Repotting house plants

There’s a messy job that is best done outdoors if possible.

You’ll need a new pot, somewhat larger than the older one. Despite internet lore telling you a pot needs to be only 1″ larger than the last one, any larger size will do. The concerns over a pot that is much larger are that the roots won’t reach through all of the soil to start so some soil may stay wet for longer than is healthy for the plant. So if you go to a much larger pot, you will have to careful watering the plant until the root system fills out.

Gently remove the plant from the old pot. If the plant is root bound you may need to slide a knife around the inside edge of the pot. If the soil is too wet it may fall off the plant taking a large chunk of the root system with it. So use extra caution if the soil is very wet.

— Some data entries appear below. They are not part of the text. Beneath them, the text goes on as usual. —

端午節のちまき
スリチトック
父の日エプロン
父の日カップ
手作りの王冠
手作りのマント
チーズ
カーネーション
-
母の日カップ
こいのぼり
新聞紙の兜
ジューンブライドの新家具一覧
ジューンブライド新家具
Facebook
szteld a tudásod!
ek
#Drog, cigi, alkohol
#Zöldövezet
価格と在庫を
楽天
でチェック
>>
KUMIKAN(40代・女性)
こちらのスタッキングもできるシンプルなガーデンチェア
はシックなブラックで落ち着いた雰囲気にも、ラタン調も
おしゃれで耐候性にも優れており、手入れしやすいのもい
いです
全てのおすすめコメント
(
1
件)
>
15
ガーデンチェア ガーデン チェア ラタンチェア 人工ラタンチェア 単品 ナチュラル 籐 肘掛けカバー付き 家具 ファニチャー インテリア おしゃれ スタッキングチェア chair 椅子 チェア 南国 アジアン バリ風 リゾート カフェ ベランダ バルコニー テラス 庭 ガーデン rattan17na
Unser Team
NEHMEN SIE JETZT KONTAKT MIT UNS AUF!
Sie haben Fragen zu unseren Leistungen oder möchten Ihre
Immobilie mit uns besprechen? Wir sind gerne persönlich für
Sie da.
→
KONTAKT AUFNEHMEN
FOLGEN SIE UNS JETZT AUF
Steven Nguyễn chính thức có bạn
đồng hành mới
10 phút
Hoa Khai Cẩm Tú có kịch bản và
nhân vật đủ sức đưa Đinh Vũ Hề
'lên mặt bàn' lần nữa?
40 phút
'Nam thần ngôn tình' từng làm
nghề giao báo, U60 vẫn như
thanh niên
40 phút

I dump all the old soil into a trash bucket. Gently get as much off the old soil off the roots as you can with out damaging the roots. If you are repotting an orchid, same thing goes, you are just removing moss instead of dirt.

Then the messy part comes. I rinse in the sink the roots, the plant, and get it all cleaned up and have a good look at everything. Cut off any dead roots, leaves etc.

Put a few inches of soil in the bottom of the pot. If the pot is deeper than this plant needs add styrofoam peanuts or small rocks to the bottom of the pot to prevent the bottom soil from staying wet all the time. If the plant tends to be top heavy, like an orchid planted in moss use a few rocks to keep the plant from tipping over. Otherwise styrofoam will be lighter and make the pot lighter to move about for watering and maintenance.

Spread out the roots as much as you can with out doing damage. Place the plant in the pot with one hand, gently fill in with soil or moss with the other hand.

About the only time I fertilize my house plants is when I repot them. I use a liquid fertilizer with rooting hormone.